Is your feature request related to a problem? Please describe. When using Multi-Zone deployment of Rocket.Chat with one S3 Bucket then uploading a file can be very slow because it is routed through the primary MongoDB and not the nearest RC instance.

Example: User in UK, Primary DB in Sydney, S3 in EU, RC Instances in UK/EU/Sydney. User is connected to the RC Instance in UK, because it is the nearest one, but file uploading is routed through Sydney which makes it very slow. User UK -> RC Instance in UK -> DB in Sydney -> S3 Bucket in EU

From my Servers & Docker Containers I have an Upload to S3 from about 15-60 MB/s. Between my Server I can transmit files with 40-600 Mbits/sec. For my test I used the same library as RC is using (aws-sdk/clients/s3). When I uploading a file on Rocket.Chat the upload speed is about 100-300 KB/s. This is 0.5% of the normal speed.
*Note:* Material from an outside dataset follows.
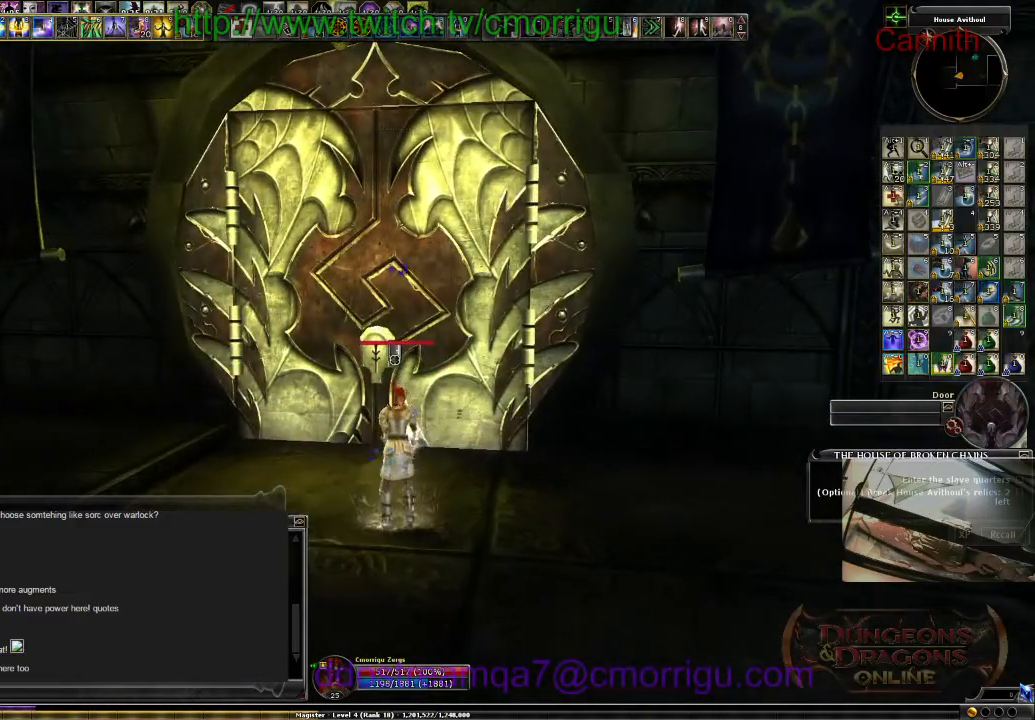
{"keys": [], "events": []}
Even when I remove the instance in AU it wont get faster.

Describe the solution you'd like Direct uploading the File through the RC Instance the User is connected to and not the one with the Primary DB or make S3 uploading faster.

rc-uploading

Other Tickets about this Issue: https://github.com/RocketChat/Rocket.Chat/issues/7857

https://github.com/RocketChat/Rocket.Chat/issues/7524

https://github.com/RocketChat/Rocket.Chat/issues/1519

jhmk commented 5 years ago

For the ones who are interesting here some more Stats: Upload to a normal S3 Bucket in Frankfurt: I also tested the speed form the Docker Container that runs Rocket.Chat but there was just 1-2% difference

AWS Server in Germany: 5.00M --.-KB/s in 0.05s 10.00M --.-KB/s in 0.1s
100.00M 59.5MB/s in 1.7s 500.00M 49.1MB/s in 10s

AWS Server in UK: 5.00M 7.15MB/s in 0.7s 10.00M 7.27MB/s in 1.4s
100.00M 8.04MB/s in 12s 500.00M 7.41MB/s in 68s

AWS Server in Australia: 5.00M 833KB/s in 12s 10.00M 1.92MB/s in 12s 100.00M 5.56MB/s in 30s 500.00M 5.54MB/s in 2m 9s

To a S3 Bucket in Frankfurt with Acceleration: AWS Server in Germany: 5.00M --.-KB/s in 0.08s 10.00M 53.7MB/s in 0.2s
100.00M 67.8MB/s in 1.5s 500.00M 53.1MB/s in 9.1s

AWS Server in UK: 5.00M --.-KB/s in 0.09s
10.00M 53.5MB/s in 0.2s 100.00M 46.9MB/s in 2.1s
500.00M 66.4MB/s in 9.3s

AWS Server in Australia: 5.00M 3.50MB/s in 1.4s 10.00M 4.42MB/s in 2.3s 100.00M 17.0MB/s in 7.6s
500.00M 14.8MB/s in 33s

iPerf 3 traffic test between t3.medium Server in AWS: I also tested the speed form the Docker Container that runs Rocket.Chat but there was just 1-5% difference

Germany <-> UK: 613 Mbits/sec Germany <-> Australia: 37.6 Mbits/sec UK <-> Australia: 40.0 Mbits/sec Germany <-> Germany: 962 Mbits/sec Hetzner Server Germany -> AWS UK = 819 Mbits/sec Hetzner Server Germany -> AWS Germany = 1.24 Gbits/sec

jhmk commented 5 years ago

It turns out that uploading is faster when you uploading multiple files at the same time

geekgonecrazy commented 5 years ago

Meant to reply to this a bit sooner.

We actually used to use a library called slingshot that would allow clients to upload directly to s3.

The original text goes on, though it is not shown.